Moreover, from a film studies perspective, where archival research is often a lone endeavor which produces exegetic readings of a microscopic area and body of evidence it is intriguing to see how a project such as Filmcolors allows for thinking media history on a grander scale in a large team. In particular, in a time when it is customary for researchers in film studies to cautiously add an “a” before history or to use the plural “histories” to distance oneself from the universalizing aspirations of historical research in early film studies – think for instance of the recurrent critiques of Georges Sadoul’s world film histories or the universal filmographies of a French historians such as Jean Mitry – the presentation of the Timeline of Historical Film Colors as a comprehensive resource may initially seem bold. Yet, it is justified and exciting exactly because of the wide range of scientific activities, processes and critical theoretical perspectives it covers: spanning innovative scientific research on spectroscopy to cultural studies perspectives on film colors. The Timeline is certainly the most qualified and convincing attempt to produce a comprehensive resource on historical film colors to date.

Beyond the Timeline of Historical Film Colors one may also tentatively ponder if the project can be seen as reflecting an emerging renewed interest in the comprehensiveness promised by encyclopedic formats for the exploration of film’s technological history. For instance, the recently launched project of the Canadian research program Technès to develop an encyclopedia of cinema techniques ( Encyclopédie raisonnée des techniques du cinéma ) seems to share ambitions with the research projects currently being carried out under Professor Flückiger’s supervision in its aspiration to cover the broad historical lines of film technology in a multi-authored, interdisciplinary database format.

Based on these examples, one may contend that one of the great advantages which the digital humanities’ emergence has had for film studies is that it allows for collaborative forms of database creation which brings notions of comprehensiveness back into historical research in refreshingly dynamic and engaging ways by involving a greater number of researchers in the creation of reference resources and by nurturing critical discussions of the foundations of previous and current historical research across disciplinary boundaries in this process. This will be extremly interesting to follow in the coming years, especially with regard to the Timeline’s future development and results.

References

Durteste, Pierre, “Faut-il oublier Georges Sadoul ?”, 1895. Mille huit cent quatre-vingt-quinze , no. 44 (2004), 29-46.

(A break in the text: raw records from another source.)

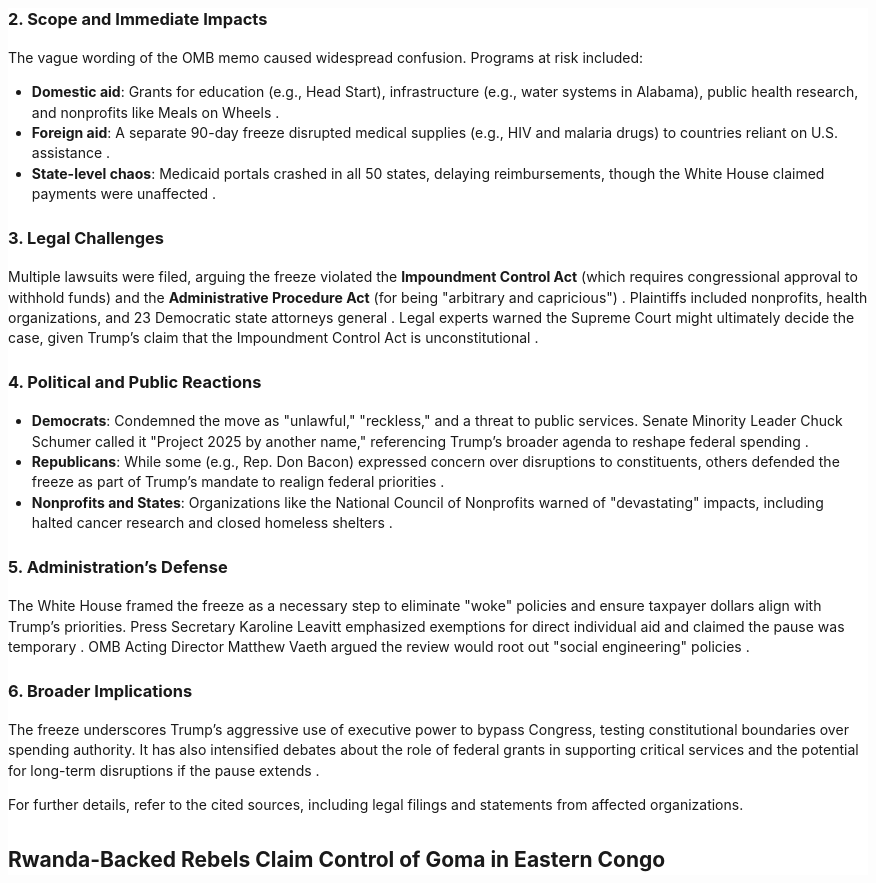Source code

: ### **2. Scope and Immediate Impacts**

The vague wording of the OMB memo caused widespread confusion. Programs at risk included:

- **Domestic aid**: Grants for education (e.g., Head Start), infrastructure (e.g., water systems in
  Alabama), public health research, and nonprofits like Meals on Wheels .
- **Foreign aid**: A separate 90-day freeze disrupted medical supplies (e.g., HIV and malaria drugs)
  to countries reliant on U.S. assistance .
- **State-level chaos**: Medicaid portals crashed in all 50 states, delaying reimbursements, though
  the White House claimed payments were unaffected .

### **3. Legal Challenges**

Multiple lawsuits were filed, arguing the freeze violated the **Impoundment Control Act** (which
requires congressional approval to withhold funds) and the **Administrative Procedure Act** (for
being "arbitrary and capricious") . Plaintiffs included nonprofits, health organizations, and 23
Democratic state attorneys general . Legal experts warned the Supreme Court might ultimately decide
the case, given Trump’s claim that the Impoundment Control Act is unconstitutional .

### **4. Political and Public Reactions**

- **Democrats**: Condemned the move as "unlawful," "reckless," and a threat to public services.
  Senate Minority Leader Chuck Schumer called it "Project 2025 by another name," referencing Trump’s
  broader agenda to reshape federal spending .
- **Republicans**: While some (e.g., Rep. Don Bacon) expressed concern over disruptions to
  constituents, others defended the freeze as part of Trump’s mandate to realign federal priorities
  .
- **Nonprofits and States**: Organizations like the National Council of Nonprofits warned of
  "devastating" impacts, including halted cancer research and closed homeless shelters .

### **5. Administration’s Defense**

The White House framed the freeze as a necessary step to eliminate "woke" policies and ensure
taxpayer dollars align with Trump’s priorities. Press Secretary Karoline Leavitt emphasized
exemptions for direct individual aid and claimed the pause was temporary . OMB Acting Director
Matthew Vaeth argued the review would root out "social engineering" policies .

### **6. Broader Implications**

The freeze underscores Trump’s aggressive use of executive power to bypass Congress, testing
constitutional boundaries over spending authority. It has also intensified debates about the role of
federal grants in supporting critical services and the potential for long-term disruptions if the
pause extends .

For further details, refer to the cited sources, including legal filings and statements from
affected organizations.

## Rwanda-Backed Rebels Claim Control of Goma in Eastern Congo
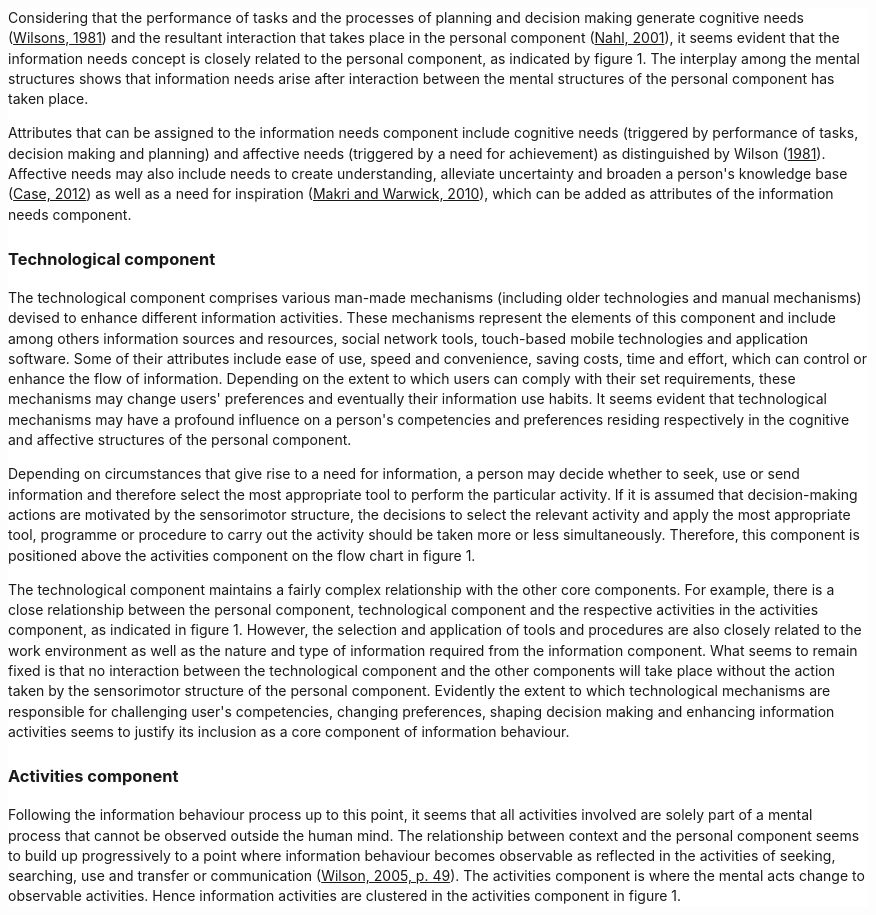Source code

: Considering that the performance of tasks and the processes of planning and decision making generate cognitive needs ([Wilsons, 1981](#wil81)) and the resultant interaction that takes place in the personal component ([Nahl, 2001](#nah01)), it seems evident that the information needs concept is closely related to the personal component, as indicated by figure 1\. The interplay among the mental structures shows that information needs arise after interaction between the mental structures of the personal component has taken place.

Attributes that can be assigned to the information needs component include cognitive needs (triggered by performance of tasks, decision making and planning) and affective needs (triggered by a need for achievement) as distinguished by Wilson ([1981](#wil81)). Affective needs may also include needs to create understanding, alleviate uncertainty and broaden a person's knowledge base ([Case, 2012](#cas12)) as well as a need for inspiration ([Makri and Warwick, 2010](#mak10)), which can be added as attributes of the information needs component.

### Technological component

The technological component comprises various man-made mechanisms (including older technologies and manual mechanisms) devised to enhance different information activities. These mechanisms represent the elements of this component and include among others information sources and resources, social network tools, touch-based mobile technologies and application software. Some of their attributes include ease of use, speed and convenience, saving costs, time and effort, which can control or enhance the flow of information. Depending on the extent to which users can comply with their set requirements, these mechanisms may change users' preferences and eventually their information use habits. It seems evident that technological mechanisms may have a profound influence on a person's competencies and preferences residing respectively in the cognitive and affective structures of the personal component.

Depending on circumstances that give rise to a need for information, a person may decide whether to seek, use or send information and therefore select the most appropriate tool to perform the particular activity. If it is assumed that decision-making actions are motivated by the sensorimotor structure, the decisions to select the relevant activity and apply the most appropriate tool, programme or procedure to carry out the activity should be taken more or less simultaneously. Therefore, this component is positioned above the activities component on the flow chart in figure 1.

The technological component maintains a fairly complex relationship with the other core components. For example, there is a close relationship between the personal component, technological component and the respective activities in the activities component, as indicated in figure 1\. However, the selection and application of tools and procedures are also closely related to the work environment as well as the nature and type of information required from the information component. What seems to remain fixed is that no interaction between the technological component and the other components will take place without the action taken by the sensorimotor structure of the personal component. Evidently the extent to which technological mechanisms are responsible for challenging user's competencies, changing preferences, shaping decision making and enhancing information activities seems to justify its inclusion as a core component of information behaviour.

### Activities component

Following the information behaviour process up to this point, it seems that all activities involved are solely part of a mental process that cannot be observed outside the human mind. The relationship between context and the personal component seems to build up progressively to a point where information behaviour becomes observable as reflected in the activities of seeking, searching, use and transfer or communication ([Wilson, 2005, p. 49](#wil05b)). The activities component is where the mental acts change to observable activities. Hence information activities are clustered in the activities component in figure 1.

Hoyt, Eric, “Lenses for Lantern: Data Mining, Visualization, and Excavating Film History’s Neglected Sources”, in Film History: An International Journal, Volume 26, Number 2 (2014): 146-168.

Hoyt, Eric, Kit Hughes, Derek Long and Anthony Tran, “Scaled Entity Search: A Method for Media Historiography and Response to Critiques of Big Humanities Data Research.” IEEE BigData 2014 Proceedings. (October 978-1-4799-5666-1): 56-64.

Flueckiger, Barbara, “Material Properties of Historical Film in the Digital Age”, in NECSUS – European Journal of Media Studies , no. 2, vol. 1 (2012)

Stutz, Olivia Kristina, Algorithmische Farbfilmästhetik. Historische sowie experimentell-digitale Notations- und Visualisierungssysteme des Farbfilms im Zeichen der Digital Humanities 2.0 und 3.0 . MA Thesis, Universität Zürich, 2016.